Start of Page text
SCHIEWE'S FIRST JOB in the labor movement was as a secretary in the Oregon AFL-CIO offices in the old Portland Labor Temple on the corner of Southwest Fourth Avenue and Jefferson Street, across from City Hall. She was hired in 1962 and left four years later when the state labor federation moved its headquarters to Salem. She worked for legends in the labor movement - Political Director George Brown, Education and Research Director Tom Scanlon. She admired them and the federation's leader, Executive Secretary- Treasurer James T. Marr, who headed the state labor federation longer than anyone, having been the leader of the Oregon State Federation of Labor before he was elected to the top job in the merged Oregon AFL-CIO, a time span of two decades.

Multnomah County Labor Council Executive Secretary-Treasurer Thomas J. (Jack) Baker hired Schiewe in 1968 to be the Portland council's COPE director, and it turned out to be a quarter-century career that included being an elected reading clerk at the council's night meetings. She became known to unionists throughout Oregon as a delegate to AFL-CIO state conventions from Portland-based Office and Professional Employees Local 11; as one of the registrars of convention delegates, and as a delegate to state COPE meetings.

OF ALL THE the candidates whose campaigns she assisted, U.S. Senator Wayne Morse was her favorite. She respected him for his lonely opposition in the Senate to the Vietnam War.
End of Page text
Start of Supplied records
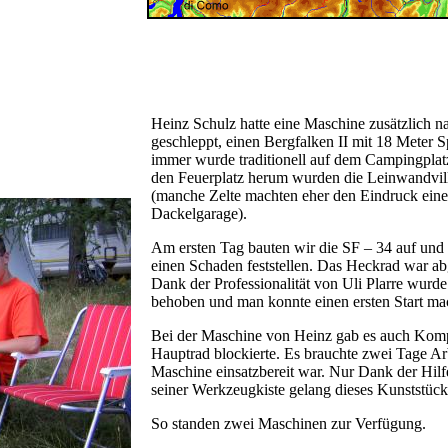
Heinz Schulz hatte eine Maschine zusätzlich 
geschleppt, einen Bergfalken II mit 18 Meter 
immer wurde traditionell auf dem Campingplat
den Feuerplatz herum wurden die Leinwandvil
(manche Zelte machten eher den Eindruck eine
Dackelgarage).
Am ersten Tag bauten wir die SF – 34 auf und
einen Schaden feststellen. Das Heckrad war ab
Dank der Professionalität von Uli Plarre wurd
behoben und man konnte einen ersten Start ma
Bei der Maschine von Heinz gab es auch Komp
Hauptrad blockierte. Es brauchte zwei Tage Arb
Maschine einsatzbereit war. Nur Dank der Hilf
seiner Werkzeugkiste gelang dieses Kunststück
So standen zwei Maschinen zur Verfügung.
End of Supplied records
**Instructions to follow**
From the text on Schiewe's years in the labor movement, extract the words starting at "SCHIEWE'S FIRST JOB" and ending after "of two decades.".

**Written reply**
SCHIEWE'S FIRST JOB in the labor movement was as a secretary in the Oregon AFL-CIO offices in the old Portland Labor Temple on the corner of Southwest Fourth Avenue and Jefferson Street, across from City Hall. She was hired in 1962 and left four years later when the state labor federation moved its headquarters to Salem. She worked for legends in the labor movement - Political Director George Brown, Education and Research Director Tom Scanlon. She admired them and the federation's leader, Executive Secretary- Treasurer James T. Marr, who headed the state labor federation longer than anyone, having been the leader of the Oregon State Federation of Labor before he was elected to the top job in the merged Oregon AFL-CIO, a time span of two decades.